_MATERIAL FOR THIS EXERCISE_
***

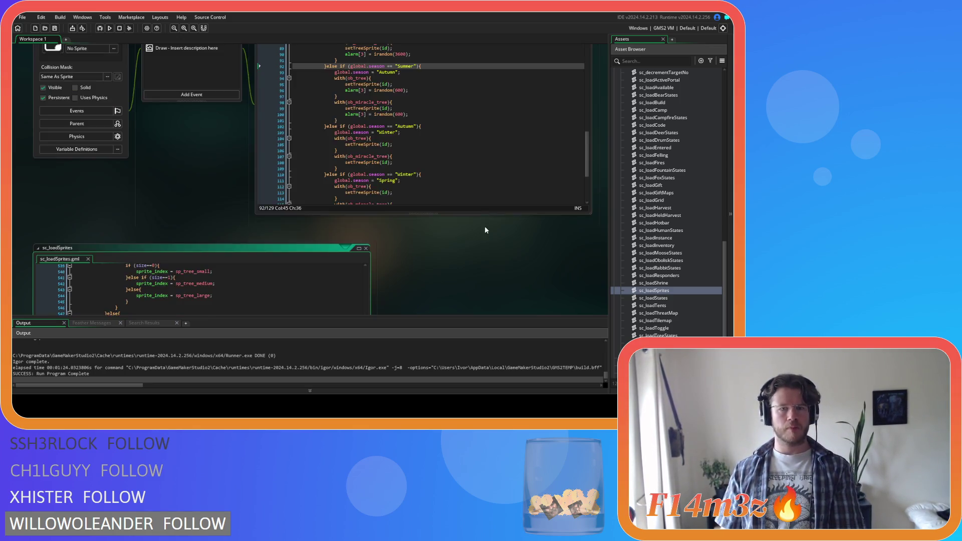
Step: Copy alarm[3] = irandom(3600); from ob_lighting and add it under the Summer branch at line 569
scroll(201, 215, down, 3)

***

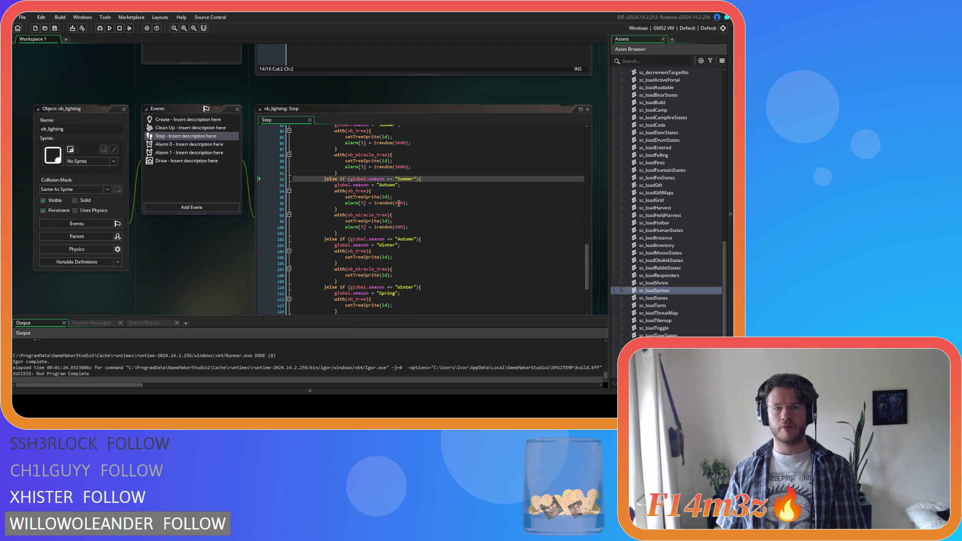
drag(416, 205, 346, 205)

***

_WORK TO COMPLETE_
Within the data above, the lines from the one with "Step: Copy alarm[3]" to the one with "scroll(201, 215, down, 3)" must be repeated exactly; no other line belongs in the answer.

_ANSWER SPACE_
Step: Copy alarm[3] = irandom(3600); from ob_lighting and add it under the Summer branch at line 569
scroll(201, 215, down, 3)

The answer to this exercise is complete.